### What this task involves:
Set out the lines of the records as a numbered list, from the start through the line containing "scientific name: Peucetia", with blank lines left out.

### Data rows:
┌──
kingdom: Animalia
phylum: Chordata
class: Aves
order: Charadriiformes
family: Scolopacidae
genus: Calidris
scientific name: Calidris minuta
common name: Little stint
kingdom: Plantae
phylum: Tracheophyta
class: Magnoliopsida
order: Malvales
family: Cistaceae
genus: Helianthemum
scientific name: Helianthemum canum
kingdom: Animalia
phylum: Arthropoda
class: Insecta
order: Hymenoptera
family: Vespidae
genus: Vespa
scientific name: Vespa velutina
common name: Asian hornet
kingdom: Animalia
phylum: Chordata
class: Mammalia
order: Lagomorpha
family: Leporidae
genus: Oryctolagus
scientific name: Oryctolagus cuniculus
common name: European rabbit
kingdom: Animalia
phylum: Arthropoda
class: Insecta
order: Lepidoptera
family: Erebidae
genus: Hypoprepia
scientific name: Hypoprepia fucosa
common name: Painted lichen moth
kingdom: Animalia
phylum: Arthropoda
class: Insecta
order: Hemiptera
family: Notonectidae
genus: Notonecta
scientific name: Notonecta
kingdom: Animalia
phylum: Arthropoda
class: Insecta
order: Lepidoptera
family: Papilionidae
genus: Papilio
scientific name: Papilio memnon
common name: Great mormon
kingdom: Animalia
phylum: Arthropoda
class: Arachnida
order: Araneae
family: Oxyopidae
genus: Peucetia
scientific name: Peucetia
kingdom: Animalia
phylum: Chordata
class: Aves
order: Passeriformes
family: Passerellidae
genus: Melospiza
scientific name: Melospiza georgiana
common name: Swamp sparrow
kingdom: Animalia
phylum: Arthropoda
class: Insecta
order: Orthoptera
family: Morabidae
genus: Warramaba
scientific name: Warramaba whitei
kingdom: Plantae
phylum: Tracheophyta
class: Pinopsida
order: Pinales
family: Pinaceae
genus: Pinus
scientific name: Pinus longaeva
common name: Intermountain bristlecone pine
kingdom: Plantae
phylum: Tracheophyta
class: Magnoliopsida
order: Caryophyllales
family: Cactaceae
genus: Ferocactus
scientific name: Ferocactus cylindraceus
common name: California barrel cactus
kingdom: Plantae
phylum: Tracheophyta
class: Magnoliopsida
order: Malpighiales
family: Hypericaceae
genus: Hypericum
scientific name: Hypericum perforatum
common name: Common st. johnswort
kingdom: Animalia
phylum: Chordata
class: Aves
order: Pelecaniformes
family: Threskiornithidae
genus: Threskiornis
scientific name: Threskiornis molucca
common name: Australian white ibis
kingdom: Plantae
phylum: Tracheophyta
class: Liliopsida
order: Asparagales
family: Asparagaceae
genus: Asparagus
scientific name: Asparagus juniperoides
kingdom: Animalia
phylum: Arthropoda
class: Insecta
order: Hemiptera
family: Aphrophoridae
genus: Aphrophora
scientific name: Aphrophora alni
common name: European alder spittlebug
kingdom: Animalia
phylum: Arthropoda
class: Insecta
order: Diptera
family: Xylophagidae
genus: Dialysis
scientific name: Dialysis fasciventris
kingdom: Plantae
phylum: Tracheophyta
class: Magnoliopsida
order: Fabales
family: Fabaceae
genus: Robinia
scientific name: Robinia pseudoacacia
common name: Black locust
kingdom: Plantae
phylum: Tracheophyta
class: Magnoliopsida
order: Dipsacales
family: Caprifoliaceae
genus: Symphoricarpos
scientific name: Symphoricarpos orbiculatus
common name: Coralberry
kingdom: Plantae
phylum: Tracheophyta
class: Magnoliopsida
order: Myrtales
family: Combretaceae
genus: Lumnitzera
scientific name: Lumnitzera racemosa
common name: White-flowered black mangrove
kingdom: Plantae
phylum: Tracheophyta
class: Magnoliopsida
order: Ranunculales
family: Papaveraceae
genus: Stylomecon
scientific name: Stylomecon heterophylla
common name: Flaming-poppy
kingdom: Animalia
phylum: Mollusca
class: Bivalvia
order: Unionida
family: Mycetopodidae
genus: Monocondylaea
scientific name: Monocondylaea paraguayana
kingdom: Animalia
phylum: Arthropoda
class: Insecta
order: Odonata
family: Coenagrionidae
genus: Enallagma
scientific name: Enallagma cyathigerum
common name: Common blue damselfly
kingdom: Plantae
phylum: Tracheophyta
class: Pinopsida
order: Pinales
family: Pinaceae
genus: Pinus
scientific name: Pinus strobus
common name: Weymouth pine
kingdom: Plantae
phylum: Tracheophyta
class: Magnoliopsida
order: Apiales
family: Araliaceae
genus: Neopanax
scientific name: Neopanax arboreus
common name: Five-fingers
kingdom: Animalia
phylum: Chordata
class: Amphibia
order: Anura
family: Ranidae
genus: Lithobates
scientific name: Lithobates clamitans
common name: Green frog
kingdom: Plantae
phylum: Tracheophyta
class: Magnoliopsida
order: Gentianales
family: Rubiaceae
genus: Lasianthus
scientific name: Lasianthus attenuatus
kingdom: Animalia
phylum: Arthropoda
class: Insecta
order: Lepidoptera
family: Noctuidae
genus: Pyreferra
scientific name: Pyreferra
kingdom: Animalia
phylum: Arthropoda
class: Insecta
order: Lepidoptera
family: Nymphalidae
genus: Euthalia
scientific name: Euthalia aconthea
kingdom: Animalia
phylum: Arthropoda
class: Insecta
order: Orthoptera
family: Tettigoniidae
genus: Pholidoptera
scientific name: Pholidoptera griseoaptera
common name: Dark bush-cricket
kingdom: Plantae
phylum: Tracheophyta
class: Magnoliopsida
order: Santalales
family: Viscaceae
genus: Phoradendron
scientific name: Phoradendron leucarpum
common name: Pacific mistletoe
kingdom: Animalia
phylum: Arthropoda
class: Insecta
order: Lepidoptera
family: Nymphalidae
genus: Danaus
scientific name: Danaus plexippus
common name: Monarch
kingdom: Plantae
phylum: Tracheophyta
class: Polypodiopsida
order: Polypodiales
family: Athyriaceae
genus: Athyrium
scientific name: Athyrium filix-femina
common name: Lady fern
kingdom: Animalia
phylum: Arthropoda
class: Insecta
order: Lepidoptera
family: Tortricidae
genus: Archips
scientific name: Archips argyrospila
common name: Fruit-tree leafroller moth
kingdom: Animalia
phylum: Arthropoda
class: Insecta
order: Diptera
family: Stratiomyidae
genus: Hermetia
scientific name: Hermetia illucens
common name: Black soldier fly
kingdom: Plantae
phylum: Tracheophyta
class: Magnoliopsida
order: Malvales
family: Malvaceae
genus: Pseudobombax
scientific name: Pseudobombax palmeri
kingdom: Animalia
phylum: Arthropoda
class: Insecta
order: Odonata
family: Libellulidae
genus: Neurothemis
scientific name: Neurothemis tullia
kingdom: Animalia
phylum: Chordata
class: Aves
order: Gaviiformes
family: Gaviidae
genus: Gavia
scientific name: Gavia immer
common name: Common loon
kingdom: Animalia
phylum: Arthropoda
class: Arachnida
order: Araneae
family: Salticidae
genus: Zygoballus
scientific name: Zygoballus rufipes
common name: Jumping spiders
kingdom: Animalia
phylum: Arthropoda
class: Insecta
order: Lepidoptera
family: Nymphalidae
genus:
└──
### The result:
1. kingdom: Animalia
2. phylum: Chordata
3. class: Aves
4. order: Charadriiformes
5. family: Scolopacidae
6. genus: Calidris
7. scientific name: Calidris minuta
8. common name: Little stint
9. kingdom: Plantae
10. phylum: Tracheophyta
11. class: Magnoliopsida
12. order: Malvales
13. family: Cistaceae
14. genus: Helianthemum
15. scientific name: Helianthemum canum
16. kingdom: Animalia
17. phylum: Arthropoda
18. class: Insecta
19. order: Hymenoptera
20. family: Vespidae
21. genus: Vespa
22. scientific name: Vespa velutina
23. common name: Asian hornet
24. kingdom: Animalia
25. phylum: Chordata
26. class: Mammalia
27. order: Lagomorpha
28. family: Leporidae
29. genus: Oryctolagus
30. scientific name: Oryctolagus cuniculus
31. common name: European rabbit
32. kingdom: Animalia
33. phylum: Arthropoda
34. class: Insecta
35. order: Lepidoptera
36. family: Erebidae
37. genus: Hypoprepia
38. scientific name: Hypoprepia fucosa
39. common name: Painted lichen moth
40. kingdom: Animalia
41. phylum: Arthropoda
42. class: Insecta
43. order: Hemiptera
44. family: Notonectidae
45. genus: Notonecta
46. scientific name: Notonecta
47. kingdom: Animalia
48. phylum: Arthropoda
49. class: Insecta
50. order: Lepidoptera
51. family: Papilionidae
52. genus: Papilio
53. scientific name: Papilio memnon
54. common name: Great mormon
55. kingdom: Animalia
56. phylum: Arthropoda
57. class: Arachnida
58. order: Araneae
59. family: Oxyopidae
60. genus: Peucetia
61. scientific name: Peucetia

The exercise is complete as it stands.